The number of teenagers and young adults dying from cancer in Britain has fallen from around 580 per year in the mid-70s to around 300 today, according to Cancer Research UK. Cancer death rates among 15-24 year-olds fell from 74.5 to 37.7 per million in the same period.
A new report from Cancer Research UK and the University of Manchester reveals that around 2,100 teenagers and young adults are diagnosed with cancer in Britain each year, but experts believe that changes in the way some teenagers and young adults are treated has yielded a higher survival rate for some cancers, such as leukaemia.
Professor Jillian Birch, a Cancer Research UK teenage cancer expert and collaborator on the report, said: “We’ve made great progress in helping more teenagers and young adults survive cancer, and today over 80% will beat the disease.

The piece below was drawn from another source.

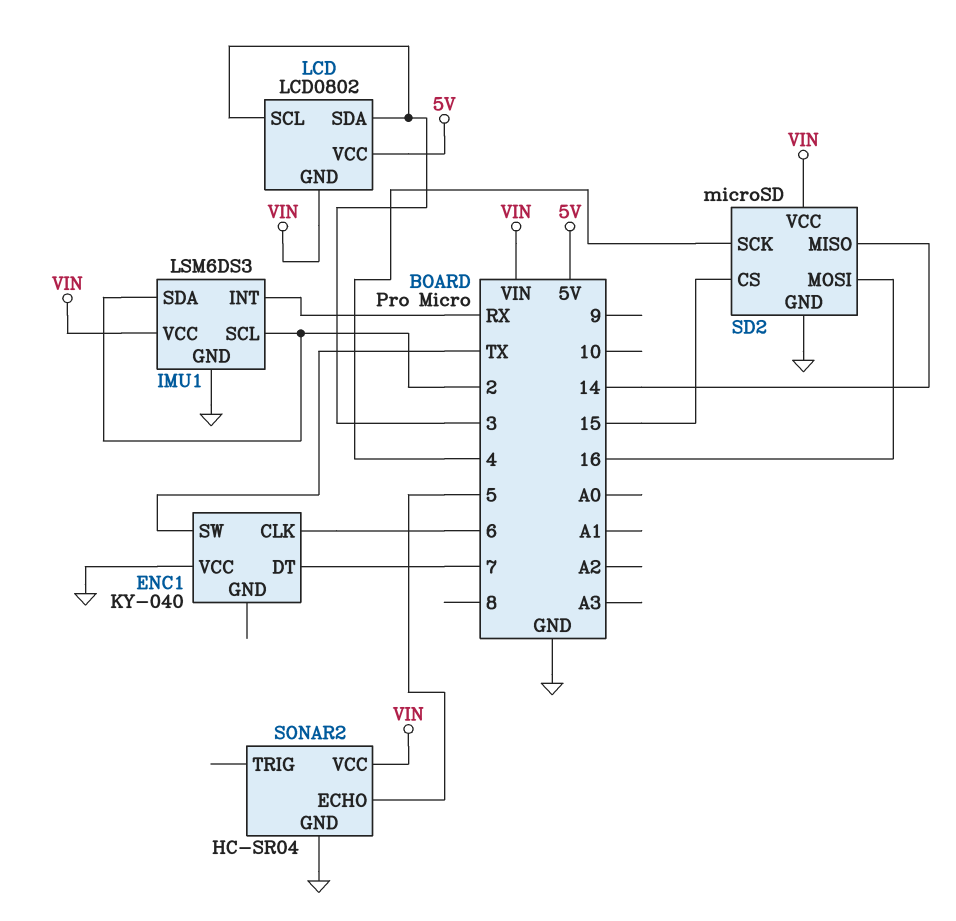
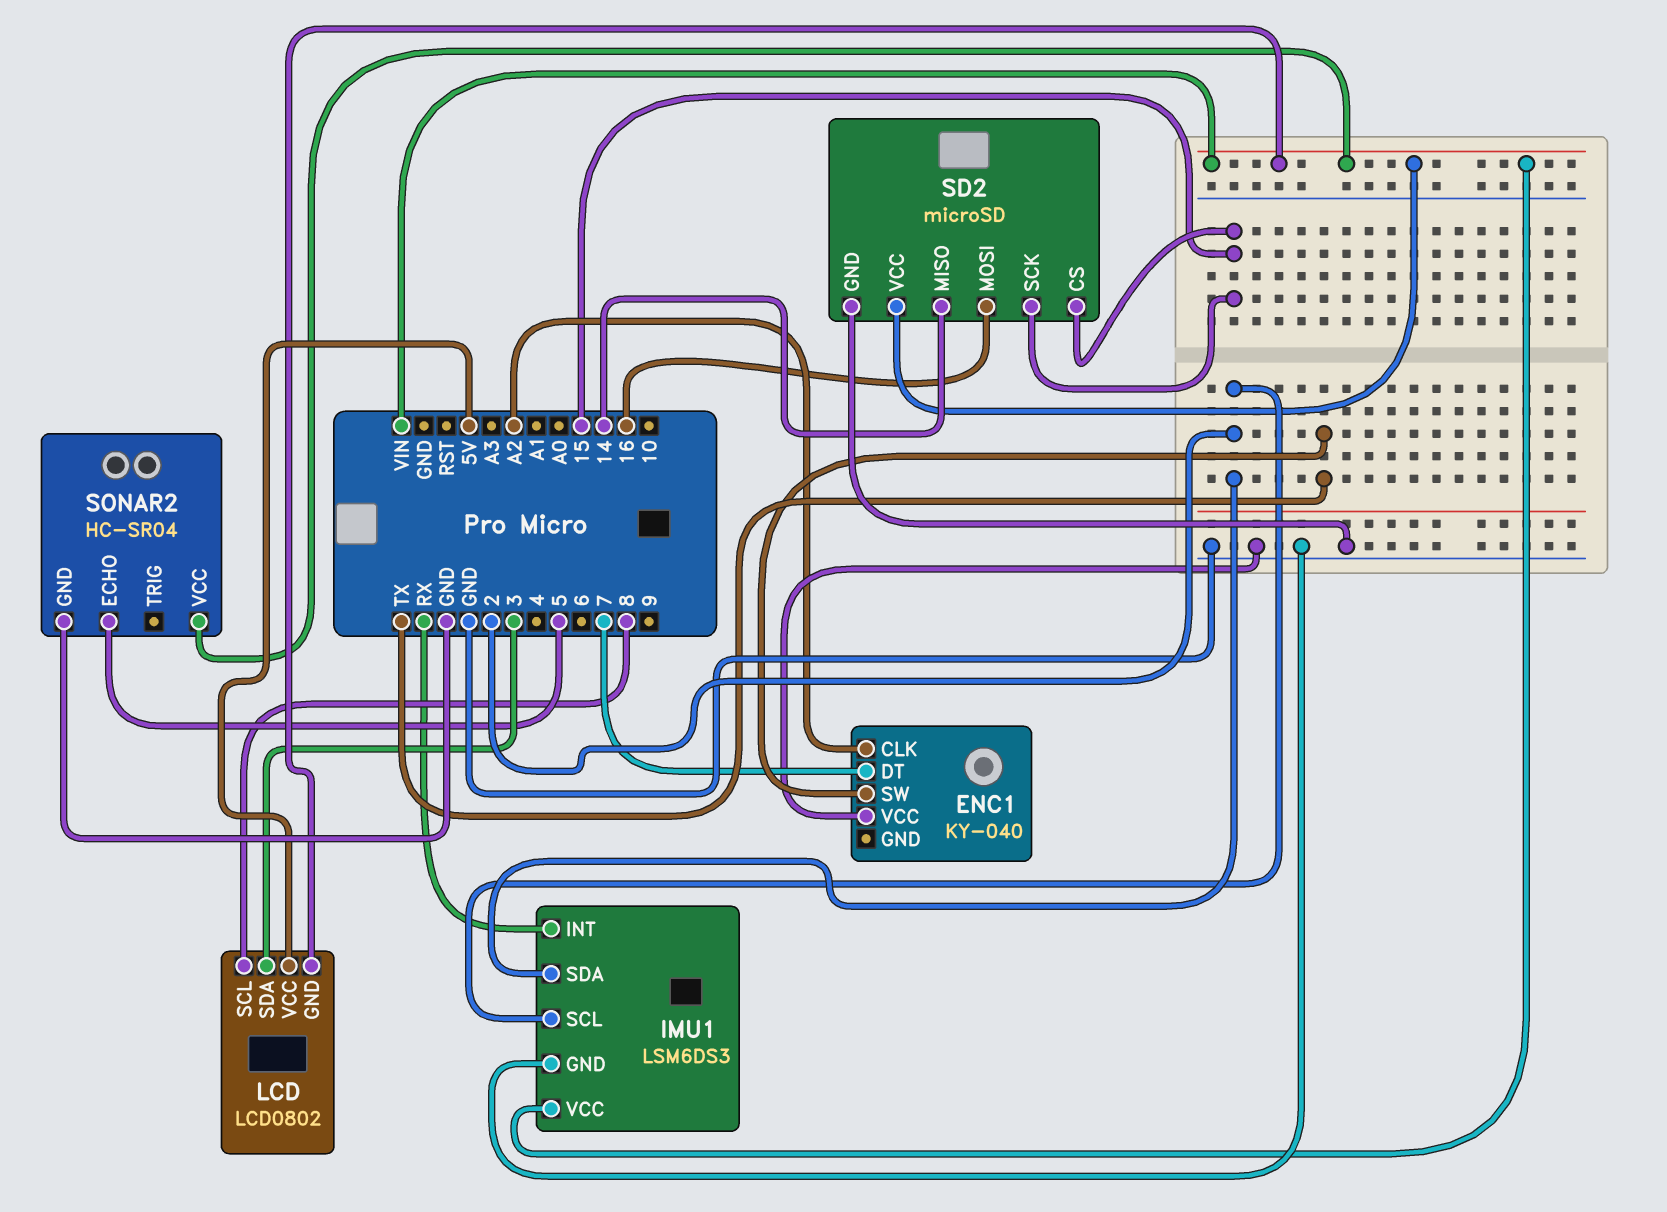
ENC1 pin CLK: 6 -> A2
LCD pin SCL: 3 -> 8
SD2 pin SCK: 4 -> 15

“However, we need to get more young people on to clinical trials so we can develop better treatments, help more teenagers and young adults survive the disease, and offer hope to patients with harder-to-treat cancers.”
Meanwhile, scientists are working to pinpoint the role of genetics in causing cancers. In a study of the DNA of more than 100,000 people with cancer and 100,000 people without, researchers found alterations that were more common in people with prostate, breast or ovarian cancers.
Dr Harpal Kumar, Cancer Research UK’s chief executive, said: “This groundbreaking international work highlights how complex cancer is. But by understanding why some people seem to be at a greater risk of developing cancer, we can look towards an era where we can identify them and take steps to reduce their chances of getting cancer, or pick up the disease in its earliest stages.”